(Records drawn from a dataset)
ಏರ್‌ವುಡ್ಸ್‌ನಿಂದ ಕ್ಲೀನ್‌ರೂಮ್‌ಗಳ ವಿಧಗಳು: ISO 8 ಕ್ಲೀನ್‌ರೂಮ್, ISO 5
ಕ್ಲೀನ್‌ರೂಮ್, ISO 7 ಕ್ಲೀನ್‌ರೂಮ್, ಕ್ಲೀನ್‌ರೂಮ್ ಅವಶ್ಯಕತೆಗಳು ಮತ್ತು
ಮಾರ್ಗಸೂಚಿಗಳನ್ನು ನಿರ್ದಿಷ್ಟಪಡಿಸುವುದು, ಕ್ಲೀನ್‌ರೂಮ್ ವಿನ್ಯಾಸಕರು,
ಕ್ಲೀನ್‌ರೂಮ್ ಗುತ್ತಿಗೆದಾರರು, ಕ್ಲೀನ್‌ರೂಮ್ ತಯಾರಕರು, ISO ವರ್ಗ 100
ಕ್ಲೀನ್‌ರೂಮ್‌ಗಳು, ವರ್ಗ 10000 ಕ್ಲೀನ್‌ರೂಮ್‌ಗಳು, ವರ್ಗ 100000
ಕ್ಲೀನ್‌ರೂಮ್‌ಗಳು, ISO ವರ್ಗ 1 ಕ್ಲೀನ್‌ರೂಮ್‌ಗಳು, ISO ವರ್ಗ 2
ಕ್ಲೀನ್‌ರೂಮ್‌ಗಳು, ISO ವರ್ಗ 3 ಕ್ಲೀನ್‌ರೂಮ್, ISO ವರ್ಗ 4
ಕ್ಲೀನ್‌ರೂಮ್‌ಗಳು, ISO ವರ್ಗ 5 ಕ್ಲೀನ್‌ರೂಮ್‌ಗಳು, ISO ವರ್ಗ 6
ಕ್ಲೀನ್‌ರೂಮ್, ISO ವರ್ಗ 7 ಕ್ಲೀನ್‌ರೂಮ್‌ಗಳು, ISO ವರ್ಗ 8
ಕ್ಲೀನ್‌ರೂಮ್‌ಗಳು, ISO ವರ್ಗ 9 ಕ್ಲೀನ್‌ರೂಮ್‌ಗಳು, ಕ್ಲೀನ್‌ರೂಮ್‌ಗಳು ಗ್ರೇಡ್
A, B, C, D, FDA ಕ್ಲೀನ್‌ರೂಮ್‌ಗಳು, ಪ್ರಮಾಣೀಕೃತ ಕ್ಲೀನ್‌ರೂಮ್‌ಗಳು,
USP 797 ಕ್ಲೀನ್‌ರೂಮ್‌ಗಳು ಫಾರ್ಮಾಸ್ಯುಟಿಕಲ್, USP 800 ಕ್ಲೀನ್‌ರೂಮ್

→ REQUIRED WORK
Exactly reproduce the lines of the data above that run from the line containing "ಕ್ಲೀನ್‌ರೂಮ್‌ಗಳು, ISO ವರ್ಗ 1" through the final one.

→ SOLUTION FOR THIS EXERCISE
ಕ್ಲೀನ್‌ರೂಮ್‌ಗಳು, ISO ವರ್ಗ 1 ಕ್ಲೀನ್‌ರೂಮ್‌ಗಳು, ISO ವರ್ಗ 2
ಕ್ಲೀನ್‌ರೂಮ್‌ಗಳು, ISO ವರ್ಗ 3 ಕ್ಲೀನ್‌ರೂಮ್, ISO ವರ್ಗ 4
ಕ್ಲೀನ್‌ರೂಮ್‌ಗಳು, ISO ವರ್ಗ 5 ಕ್ಲೀನ್‌ರೂಮ್‌ಗಳು, ISO ವರ್ಗ 6
ಕ್ಲೀನ್‌ರೂಮ್, ISO ವರ್ಗ 7 ಕ್ಲೀನ್‌ರೂಮ್‌ಗಳು, ISO ವರ್ಗ 8
ಕ್ಲೀನ್‌ರೂಮ್‌ಗಳು, ISO ವರ್ಗ 9 ಕ್ಲೀನ್‌ರೂಮ್‌ಗಳು, ಕ್ಲೀನ್‌ರೂಮ್‌ಗಳು ಗ್ರೇಡ್
A, B, C, D, FDA ಕ್ಲೀನ್‌ರೂಮ್‌ಗಳು, ಪ್ರಮಾಣೀಕೃತ ಕ್ಲೀನ್‌ರೂಮ್‌ಗಳು,
USP 797 ಕ್ಲೀನ್‌ರೂಮ್‌ಗಳು ಫಾರ್ಮಾಸ್ಯುಟಿಕಲ್, USP 800 ಕ್ಲೀನ್‌ರೂಮ್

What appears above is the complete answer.